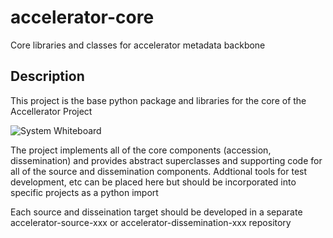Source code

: # accelerator-core
Core libraries and classes for accelerator metadata backbone

## Description

This project is the base python package and libraries for the core of the Accellerator Project


![System Whiteboard](https://github.com/user-attachments/assets/2a2b07fa-bbed-454c-9050-73eccb7cbf6c)

The project implements all of the core components (accession, dissemination) and provides abstract superclasses and supporting code for all of the source and dissemination components. Addtional tools for test development, etc can be placed here but should be incorporated into specific projects as a python import

Each source and disseination target should be developed in a separate accelerator-source-xxx or accelerator-dissemination-xxx repository

 
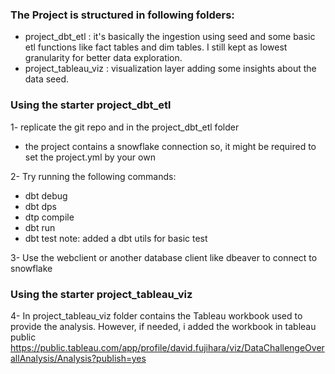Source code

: ### The Project is structured in following folders:
- project_dbt_etl : it's basically the ingestion using seed and some basic etl functions like fact tables and dim tables. I still kept as lowest granularity for better data exploration.
- project_tableau_viz : visualization layer adding some insights about the data seed.

### Using the starter project_dbt_etl
1- replicate the git repo and in the project_dbt_etl folder
- the project contains a snowflake connection so, it might be required to set the project.yml by your own

2- Try running the following commands:

- dbt debug
- dbt dps 
- dtp compile
- dbt run
- dbt test
note: added a dbt utils for basic test 

3- Use the webclient or another database client like dbeaver to connect to snowflake

### Using the starter project_tableau_viz
4- In project_tableau_viz folder contains the Tableau workbook used to provide the analysis. However, if needed, i added the workbook in tableau public https://public.tableau.com/app/profile/david.fujihara/viz/DataChallengeOverallAnalysis/Analysis?publish=yes

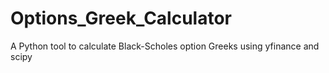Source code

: # Options_Greek_Calculator
A Python tool to calculate Black-Scholes option Greeks using yfinance and scipy
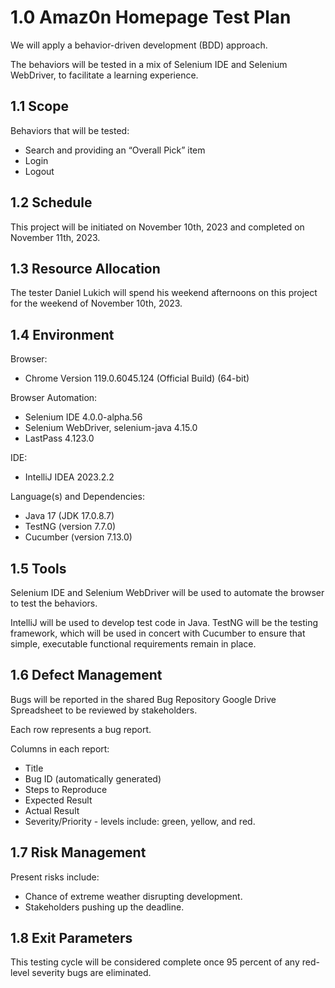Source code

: # 1.0  Amaz0n Homepage Test Plan
We will apply a behavior-driven development (BDD) approach.

The behaviors will be tested in a mix of Selenium IDE and Selenium WebDriver, to facilitate a learning experience.

## 1.1  Scope
Behaviors that will be tested:
- Search and providing an “Overall Pick” item
- Login
- Logout

## 1.2  Schedule
This project will be initiated on November 10th, 2023 and completed on November 11th, 2023.

## 1.3  Resource Allocation
The tester Daniel Lukich will spend his weekend afternoons on this project for the weekend of November 10th, 2023.

## 1.4  Environment
Browser:  
- Chrome Version 119.0.6045.124 (Official Build) (64-bit)

Browser Automation:  
- Selenium IDE 4.0.0-alpha.56
- Selenium WebDriver, selenium-java 4.15.0
- LastPass 4.123.0

IDE:  
- IntelliJ IDEA 2023.2.2

Language(s) and Dependencies:  
- Java 17 (JDK 17.0.8.7)
- TestNG (version 7.7.0)
- Cucumber (version 7.13.0)

## 1.5  Tools
Selenium IDE and Selenium WebDriver will be used to automate the browser to test the behaviors.

IntelliJ will be used to develop test code in Java.  TestNG will be the testing framework, which will be used in concert with Cucumber to ensure that simple, executable functional requirements remain in place.


## 1.6  Defect Management
Bugs will be reported in the shared Bug Repository Google Drive Spreadsheet to be reviewed by stakeholders.

Each row represents a bug report.

Columns in each report:
- Title
- Bug ID (automatically generated)
- Steps to Reproduce
- Expected Result
- Actual Result
- Severity/Priority - levels include:  green, yellow, and red.

## 1.7  Risk Management
Present risks include:
- Chance of extreme weather disrupting development.
- Stakeholders pushing up the deadline.

## 1.8  Exit Parameters
This testing cycle will be considered complete once 95 percent of any red-level severity bugs are eliminated.
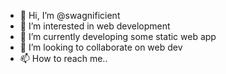 - 👋 Hi, I’m @swagnificient
- 👀 I’m interested in web development 
- 🌱 I’m currently developing some static web app
- 💞️ I’m looking to collaborate on web dev
- 📫 How to reach me..

<!---
swagnificient/swagnificient is a ✨ special ✨ repository because its `README.md` (this file) appears on your GitHub profile.
You can click the Preview link to take a look at your changes.
--->

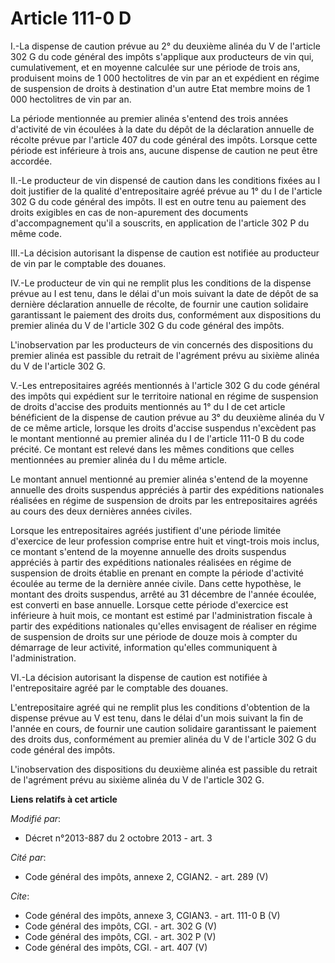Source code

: # Article 111-0 D

I.-La dispense de caution prévue au 2° du deuxième alinéa du V de l'article 302 G du code général des impôts s'applique aux
producteurs de vin qui, cumulativement, et en moyenne calculée sur une période de trois ans, produisent moins de 1 000
hectolitres de vin par an et expédient en régime de suspension de droits à destination d'un autre Etat membre moins de 1 000
hectolitres de vin par an. 

La période mentionnée au premier alinéa s'entend des trois années d'activité de vin écoulées à la date du dépôt de la
déclaration annuelle de récolte prévue par l'article 407 du code général des impôts. Lorsque cette période est inférieure à
trois ans, aucune dispense de caution ne peut être accordée. 

II.-Le producteur de vin dispensé de caution dans les conditions fixées au I doit justifier de la qualité d'entrepositaire
agréé prévue au 1° du I de l'article 302 G du code général des impôts. Il est en outre tenu au paiement des droits exigibles
en cas de non-apurement des documents d'accompagnement qu'il a souscrits, en application de l'article 302 P du même code. 

III.-La décision autorisant la dispense de caution est notifiée au producteur de vin par le comptable des douanes. 

IV.-Le producteur de vin qui ne remplit plus les conditions de la dispense prévue au I est tenu, dans le délai d'un mois
suivant la date de dépôt de sa dernière déclaration annuelle de récolte, de fournir une caution solidaire garantissant le
paiement des droits dus, conformément aux dispositions du premier alinéa du V de l'article 302 G du code général des impôts. 

L'inobservation par les producteurs de vin concernés des dispositions du premier alinéa est passible du retrait de l'agrément
prévu au sixième alinéa du V de l'article 302 G. 

V.-Les entrepositaires agréés mentionnés à l'article 302 G du code général des impôts qui expédient sur le territoire
national en régime de suspension de droits d'accise des produits mentionnés au 1° du I de cet article bénéficient de la
dispense de caution prévue au 3° du deuxième alinéa du V de ce même article, lorsque les droits d'accise suspendus n'excèdent
pas le montant mentionné au premier alinéa du I de l'article 111-0 B du code précité. Ce montant est relevé dans les mêmes
conditions que celles mentionnées au premier alinéa du I du même article. 

Le montant annuel mentionné au premier alinéa s'entend de la moyenne annuelle des droits suspendus appréciés à partir des
expéditions nationales réalisées en régime de suspension de droits par les entrepositaires agréés au cours des deux dernières
années civiles. 

Lorsque les entrepositaires agréés justifient d'une période limitée d'exercice de leur profession comprise entre huit et
vingt-trois mois inclus, ce montant s'entend de la moyenne annuelle des droits suspendus appréciés à partir des expéditions
nationales réalisées en régime de suspension de droits établie en prenant en compte la période d'activité écoulée au terme de
la dernière année civile. Dans cette hypothèse, le montant des droits suspendus, arrêté au 31 décembre de l'année écoulée,
est converti en base annuelle. Lorsque cette période d'exercice est inférieure à huit mois, ce montant est estimé par
l'administration fiscale à partir des expéditions nationales qu'elles envisagent de réaliser en régime de suspension de
droits sur une période de douze mois à compter du démarrage de leur activité, information qu'elles communiquent à
l'administration. 

VI.-La décision autorisant la dispense de caution est notifiée à l'entrepositaire agréé par le comptable des douanes. 

L'entrepositaire agréé qui ne remplit plus les conditions d'obtention de la dispense prévue au V est tenu, dans le délai d'un
mois suivant la fin de l'année en cours, de fournir une caution solidaire garantissant le paiement des droits dus,
conformément au premier alinéa du V de l'article 302 G du code général des impôts. 

L'inobservation des dispositions du deuxième alinéa est passible du retrait de l'agrément prévu au sixième alinéa du V de
l'article 302 G.

**Liens relatifs à cet article**

_Modifié par_:

  - Décret n°2013-887 du 2 octobre 2013 - art. 3

_Cité par_:

  - Code général des impôts, annexe 2, CGIAN2. - art. 289 (V)

_Cite_:

  - Code général des impôts, annexe 3, CGIAN3. - art. 111-0 B (V)
  - Code général des impôts, CGI. - art. 302 G (V)
  - Code général des impôts, CGI. - art. 302 P (V)
  - Code général des impôts, CGI. - art. 407 (V)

+-------+

WORK INSTRUCTION: All lines of the material that contain the word "profile" should be listed.

TASK OUTPUT:
4- In project_tableau_viz folder contains the Tableau workbook used to provide the analysis. However, if needed, i added the workbook in tableau public https://public.tableau.com/app/profile/david.fujihara/viz/DataChallengeOverallAnalysis/Analysis?publish=yes
swagnificient/swagnificient is a ✨ special ✨ repository because its `README.md` (this file) appears on your GitHub profile.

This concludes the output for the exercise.